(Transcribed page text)
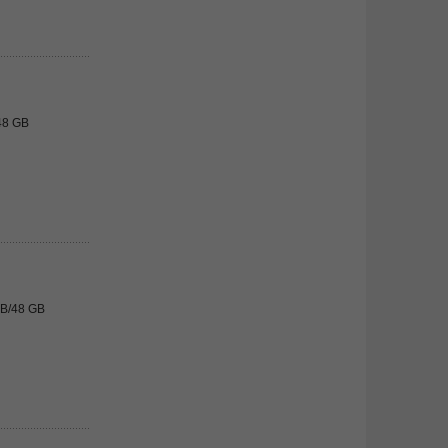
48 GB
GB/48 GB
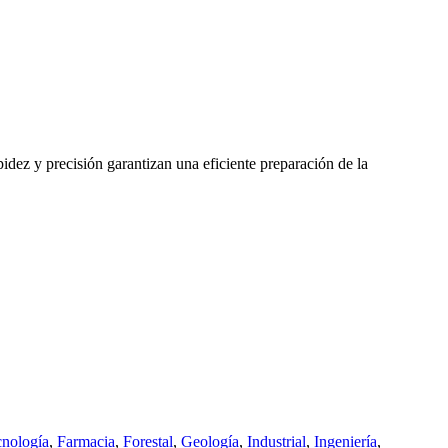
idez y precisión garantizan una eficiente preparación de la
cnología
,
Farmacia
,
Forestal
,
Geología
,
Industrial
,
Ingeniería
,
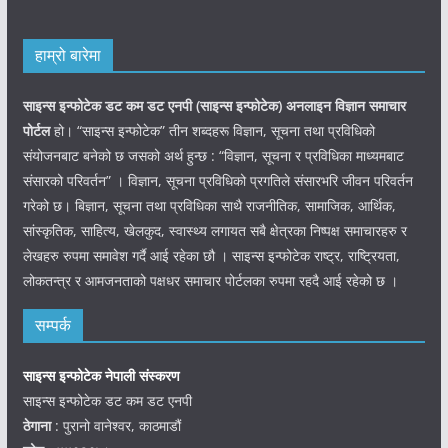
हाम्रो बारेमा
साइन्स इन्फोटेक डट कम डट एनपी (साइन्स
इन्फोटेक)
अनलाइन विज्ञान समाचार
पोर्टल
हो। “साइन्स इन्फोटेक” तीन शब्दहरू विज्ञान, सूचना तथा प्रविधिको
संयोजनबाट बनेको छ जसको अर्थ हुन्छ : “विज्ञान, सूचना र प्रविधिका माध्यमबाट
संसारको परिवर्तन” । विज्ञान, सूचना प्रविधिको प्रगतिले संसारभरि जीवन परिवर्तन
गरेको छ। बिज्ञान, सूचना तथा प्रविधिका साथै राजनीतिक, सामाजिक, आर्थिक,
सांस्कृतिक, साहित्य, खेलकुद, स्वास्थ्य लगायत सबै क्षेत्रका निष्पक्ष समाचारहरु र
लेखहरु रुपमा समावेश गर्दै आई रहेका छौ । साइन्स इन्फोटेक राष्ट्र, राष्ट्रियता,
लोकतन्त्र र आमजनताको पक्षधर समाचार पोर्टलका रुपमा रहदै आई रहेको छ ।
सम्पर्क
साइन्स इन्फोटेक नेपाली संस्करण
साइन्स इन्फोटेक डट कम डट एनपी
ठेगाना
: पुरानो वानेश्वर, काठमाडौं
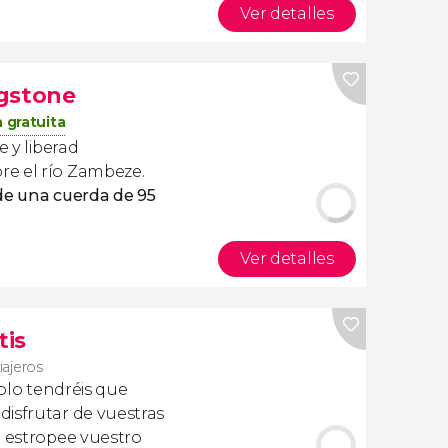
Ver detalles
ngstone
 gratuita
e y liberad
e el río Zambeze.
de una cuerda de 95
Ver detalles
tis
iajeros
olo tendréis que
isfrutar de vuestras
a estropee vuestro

Problem. Turn all of the data above into a numbered list with one line per entry. Skip any blank lines and leave the pictures out.

Completed task.
1. 48 GB
2. GB/48 GB
3. idez y precisión garantizan una eficiente preparación de la
4. cnología
5. ,
6. Farmacia
7. ,
8. Forestal
9. ,
10. Geología
11. ,
12. Industrial
13. ,
14. Ingeniería
15. ,
16. हाम्रो बारेमा
17. साइन्स इन्फोटेक डट कम डट एनपी (साइन्स
18. इन्फोटेक)
19. अनलाइन विज्ञान समाचार
20. पोर्टल
21. हो। “साइन्स इन्फोटेक” तीन शब्दहरू विज्ञान, सूचना तथा प्रविधिको
22. संयोजनबाट बनेको छ जसको अर्थ हुन्छ : “विज्ञान, सूचना र प्रविधिका माध्यमबाट
23. संसारको परिवर्तन” । विज्ञान, सूचना प्रविधिको प्रगतिले संसारभरि जीवन परिवर्तन
24. गरेको छ। बिज्ञान, सूचना तथा प्रविधिका साथै राजनीतिक, सामाजिक, आर्थिक,
25. सांस्कृतिक, साहित्य, खेलकुद, स्वास्थ्य लगायत सबै क्षेत्रका निष्पक्ष समाचारहरु र
26. लेखहरु रुपमा समावेश गर्दै आई रहेका छौ । साइन्स इन्फोटेक राष्ट्र, राष्ट्रियता,
27. लोकतन्त्र र आमजनताको पक्षधर समाचार पोर्टलका रुपमा रहदै आई रहेको छ ।
28. सम्पर्क
29. साइन्स इन्फोटेक नेपाली संस्करण
30. साइन्स इन्फोटेक डट कम डट एनपी
31. ठेगाना
32. : पुरानो वानेश्वर, काठमाडौं
33. Ver detalles
34. ngstone
35.  gratuita
36. e y liberad
37. e el río Zambeze.
38. de una cuerda de 95
39. Ver detalles
40. tis
41. iajeros
42. olo tendréis que
43. isfrutar de vuestras
44. a estropee vuestro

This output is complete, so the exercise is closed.